**Задание**
Перепечатайте без изменений часть фрагмента страницы начиная со слов «Или так не бывает?» и вплоть до слов «дать человеку надежду?» включительно.

**Фрагмент страницы**
_ _ _ _

Ну просто вот если человек там, я не знаю, актер, министр, не знаю, токарь, он все равно должен находить время, и он же может дела милосердия проявлять по отношению к тем, с кем он работает, с кем он встречается на улице.

Нет, ну если это многодетная мать.

Многодетная мать.

Конечно. Если есть у тебя мать-инвалид, или у тебя муж тоже нуждается в помощи, лежит в больнице, конечно, надо ему помогать. Но если у тебя есть свободное время…

А если нет?

Если нет.

Или так не бывает?

Тогда надо работать с этим самым тайм-менеджментом своим, как-то находить его.

Хорошо.

Все-таки есть же выходные.

НАДЕЖДА

Наверное, не все знают, может быть, даже мало кто знает, что вот в юности, в молодости вы были связаны с искусством и с театром. (Смеются.) Ну это так. У меня вопрос: как вы считаете, искусство способно дать человеку надежду?

_ _ _ _

**Исходные данные**
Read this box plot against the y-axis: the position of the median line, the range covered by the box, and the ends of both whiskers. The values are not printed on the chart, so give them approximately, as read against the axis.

_ _ _ _

**Письменный ответ**
Или так не бывает?

Тогда надо работать с этим самым тайм-менеджментом своим, как-то находить его.

Хорошо.

Все-таки есть же выходные.

НАДЕЖДА

Наверное, не все знают, может быть, даже мало кто знает, что вот в юности, в молодости вы были связаны с искусством и с театром. (Смеются.) Ну это так. У меня вопрос: как вы считаете, искусство способно дать человеку надежду?